Archive for August 30th, 2015

Dreamsnake

Terrible dreams last night.  In one, Stubb had been diagnosed with leukemia, and I felt helpless and panicked and out of time.  This dream was mostly about my feelings, which is why it seems as though it might be a teaching dream–about the anxiety of not knowing what to do and feeling that whatever one does, something terrible will happen.

Well, that and the fact that it happened two nights before the first day of school.

In the other, I was on the last day of a visit to Hometown, and I realized I’d forgotten to visit my grandmother.  (In real life, she died in 2009.) I was trying to figure out how to see her and also do the other things that mattered to me, wondering if I could also stop by on the way to the airport the next day, thereby having two visits.  I was also horrified at myself for forgetting, but unwilling to give up any of the other plans I’d made.

This could easily be a dream about teaching and administration.  Or it could simply be the residue of having spent quite a lot of minutes this weekend trying to figure out how to use the weekend well.  I split yesterday among course prep (reread 1984), errands (restocking the fridge and pantry, laundry), yoga, and conferring with N. (my mom’s friend, who is extremely handy, retired, and always up for a project) about a broken faucet.  (He went to Home Depot to buy a new assembly and ended up coming back with a more plumbing-oriented handyman he’d met there, who installed it for $70.  A good use of $70–N. could certainly have done it, but he wouldn’t have done it as fast, and he’d have had to buy supplies that this man had in his truck.)

Today, Sunday, the big thing is going in to campus to finish prepping the things there that didn’t get done during the week of meetings and interruptions.  I tried to figure out how to go to yoga and to Costco before going to campus, but the hours of both put me on campus too late for my own comfort, so I’m going to school first, then my mom’s to pay N. for the faucet, then Costco, maybe to my in-laws’ for a quick visit (should also call to see if they need anything from Costco), and yoga tomorrow night.

Here’s to peaceful dreams tonight!

New leaf

Feeling better.  Stubb and I have tentative plans for a weekend getaway in a few weeks.  And my brain has been taken over by the excitement of going back to school.

I have never had so many meetings in one week!  Fortunately, they were generally worthwhile, and some of them were excellent, with actual decisions being made and positive actions being taken.  The new AHS doesn’t say a lot, but what he says is very much to the point.  The new Head of School is more voluble–no surprise there–but he is also pretty concise and extremely thoughtful.  They both seem to be making tremendous efforts to meet people and to understand the institution they’re now steering.  I invited them both to come to the English department meeting, and they did!  So now they can recognize the members of our department and they’ve gotten a sense of what kinds of things we are working on, individually and departmentally.

Dinah and I are on a faculty committee to advise the new HS on the transition–that was one of the better meetings this week.  I think we all agreed that it feels good so far.  We did raise a couple of the most prominent grumbles of the moment, which seem to us to be symptomatic of our ongoing challenges with internal communication.  So it’s not that everything is perfect, but that the right notes have been struck, both to reassure and to infuse with enthusiasm.  While there is definitely a sense that the leadership has changed, that leadership seems congruent with the direction in which the institution has been trying to move anyway.

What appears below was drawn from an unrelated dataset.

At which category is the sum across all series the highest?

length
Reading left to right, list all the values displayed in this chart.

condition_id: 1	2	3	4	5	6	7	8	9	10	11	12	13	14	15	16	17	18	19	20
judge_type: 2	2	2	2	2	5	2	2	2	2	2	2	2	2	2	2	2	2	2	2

This week of meetings is actually challenging in a way I don’t think I’ve noticed before.  It’s important and fun to spend time with adults and have lunch together and organize our classrooms and make plans for the year ahead, but it’s also a week in which we are not performing our core function of teaching–and are maybe suffering from opening-night jitters–and it’s therefore a week in which many of us are easily unsettled.  Within my department, I fielded a few overreactions–at least that’s how they seemed to me–and I am greatly looking forward to everyone getting busy with the main business of our jobs this week.